**PROBLEM DETAILS**
Make an exact copy of the listing below. Pictures stay out of it.

**DATASET**
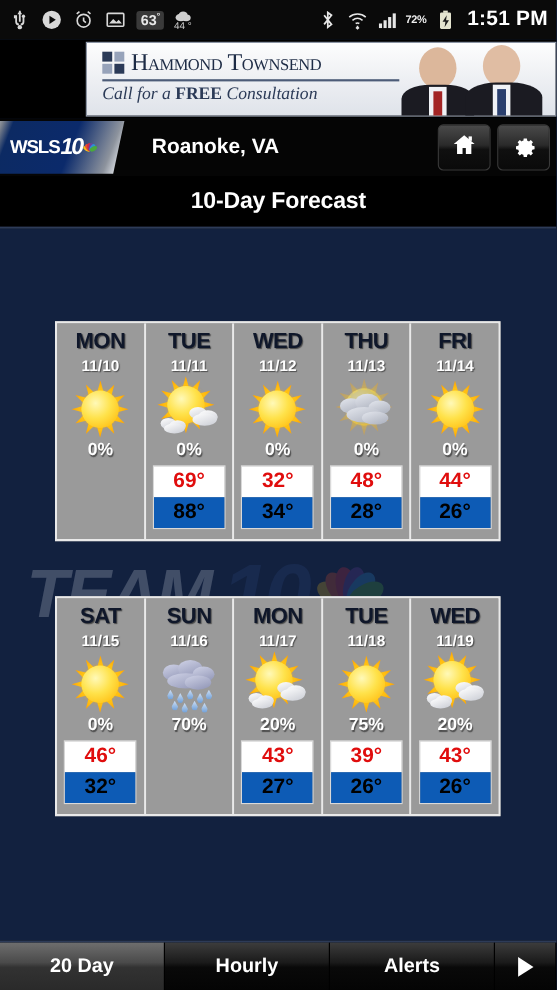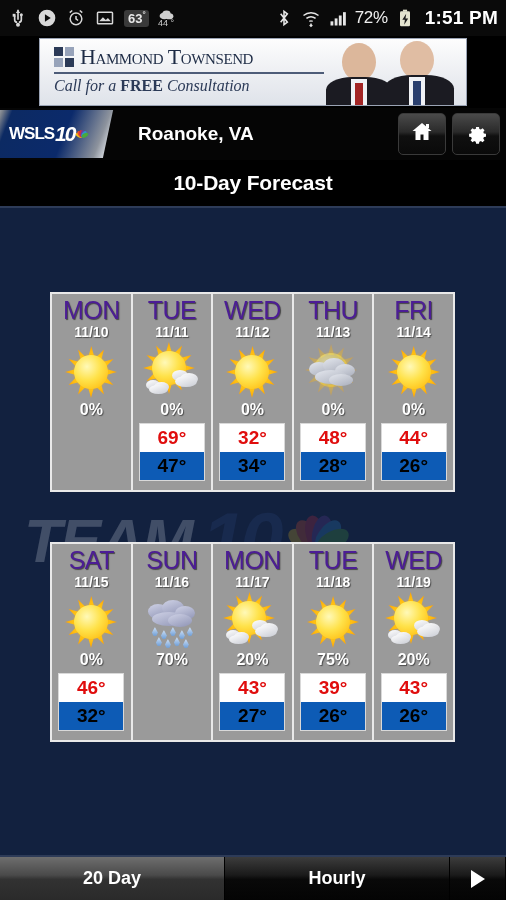--- a/index.html
+++ b/index.html
@@ -33,7 +33,7 @@
   .tempbadge sup{ font-size:8px; line-height:8px; }
   .wx-mini{ display:flex; flex-direction:column; align-items:center; color:#cfcfcf; }
   .wx-mini .wt{ font-size:9px; line-height:9px; margin-top:-1px;}
-  .batt-pct{ font-size:17px; font-weight:normal; color:#efefef; letter-spacing:-0.3px;}
+  .batt-pct{ font-size:10px; font-weight:bold; color:#efefef; letter-spacing:-0.3px;}
   .clock{ font-size:19px; font-weight:bold; color:#ffffff; letter-spacing:0.2px; margin-left:3px;}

**OUTPUT FOR THIS TASK**
--- a/index.html
+++ b/index.html
@@ -33,7 +33,7 @@
   .tempbadge sup{ font-size:8px; line-height:8px; }
   .wx-mini{ display:flex; flex-direction:column; align-items:center; color:#cfcfcf; }
   .wx-mini .wt{ font-size:9px; line-height:9px; margin-top:-1px;}
-  .batt-pct{ font-size:17px; font-weight:normal; color:#efefef; letter-spacing:-0.3px;}
+  .batt-pct{ font-size:10px; font-weight:bold; color:#efefef; letter-spacing:-0.3px;}
   .clock{ font-size:19px; font-weight:bold; color:#ffffff; letter-spacing:0.2px; margin-left:3px;}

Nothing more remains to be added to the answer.